Dorados de Chihuahua – No. 70
- Pitcher
- Born: December 10, 1996 (age 29) Mexicali, Baja California, Mexico
- Bats: RightThrows: Right

MLB debut
- May 10, 2022, for the Oakland Athletics

MLB statistics (through 2023 season)
- Win–loss record: 4–8
- Earned run average: 5.51
- Strikeouts: 100
- Stats at Baseball Reference

Teams
- Oakland Athletics (2022–2023);

Medals
Men's baseball
Representing Mexico
World Baseball Classic
| Bronze medal – third place | 2023 Miami | Team |

= Adrián Martínez (baseball) =

Mexican baseball player (born 1996)

Adrián Misael Martínez (born December 10, 1996) is a Mexican professional baseball pitcher for the Dorados de Chihuahua of the Mexican League. He has previously played in Major League Baseball (MLB) for the Oakland Athletics.

==Career==
===San Diego Padres===
Martínez signed with the San Diego Padres as an international free agent on February 16, 2015. He spent the 2015 season with the Dominican Summer League Padres, recording a 4.41 ERA with 19 strikeouts over 16 1/3 innings. He missed 2016 after undergoing Tommy John surgery. He returned in 2017 with the Arizona League Padres, going 2–3 with a 4.50 ERA and 37 strikeouts over 30 innings. He split the 2018 season between the Fort Wayne TinCaps of the Single–A Midwest League and the Tri-City Dust Devils of the Low–A Northwest League, combining to go 4–6 with a 6.90 ERA and 78 strikeouts over 74 1/3 innings. He split the 2019 season between Fort Wayne and the Lake Elsinore Storm of the High–A California League, going a combined 7–4 with a 3.22 ERA and 76 strikeouts over 81 innings. Martínez did not play in a game in 2020 due to the cancelation of the minor league season because of the COVID-19 pandemic. He opened the 2021 season with the San Antonio Missions of the Double-A Central, going 7–3 with a 2.34 ERA and 83 strikeouts over 80 2/3 innings. He was then promoted to the El Paso Chihuahuas of the Triple-A West league. Over 9 games for El Paso, Martínez went 1–2 with a 5.28 ERA and 39 strikeouts over 44 1/3 innings.

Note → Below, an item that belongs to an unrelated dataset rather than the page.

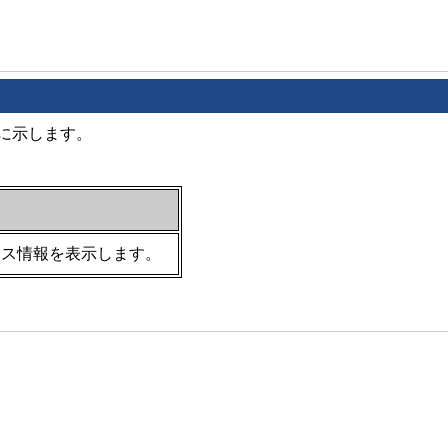
に示します。
ンス情報を表示します。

On November 7, 2021, Martínez was selected to San Diego's 40-man roster in order to be protected from the Rule 5 draft.

===Oakland Athletics===
On April 3, 2022, the Padres traded Martínez, along with Euribiel Angeles, to the Oakland Athletics for Sean Manaea. He opened the 2022 season with the Las Vegas Aviators. On May 10, he was promoted to the active roster to make his MLB debut. He made his MLB debut that day, earning his first career victory with 5.1 shutout innings against the Detroit Tigers.

Martínez was optioned to Triple-A Las Vegas to begin the 2023 season. He made 22 appearances for Oakland in 2023, posting a 4.75 ERA with 47 strikeouts across 55.0 innings pitched.

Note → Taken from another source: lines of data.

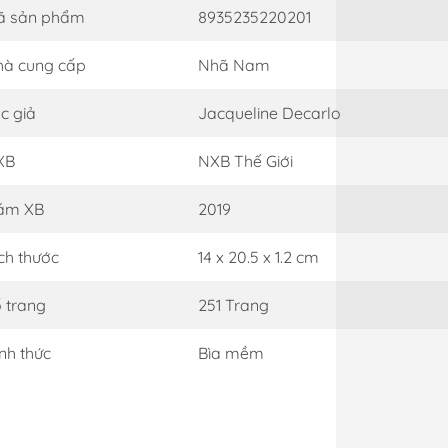
ã sản phẩm
8935235220201
à cung cấp
Nhã Nam
c giả
Jacqueline Decarlo
XB
NXB Thế Giới
ăm XB
2019
ch thước
14 x 20.5 x 1.2 cm
 trang
251 Trang
nh thức
Bìa mềm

During spring training in 2024, Martínez surrendered four runs in 1 1/3 innings, and was optioned to Triple–A Las Vegas to begin the season as a result. On March 31, 2024, he was designated for assignment following the waiver claim of Tyler Nevin. Martínez cleared waivers and was sent outright to Las Vegas on April 3. He was released by the Athletics organization on July 29.

===Dorados de Chihuahua===
On July 1, 2026, following two years of inactivity Martínez signed with the Dorados de Chihuahua of the Mexican League.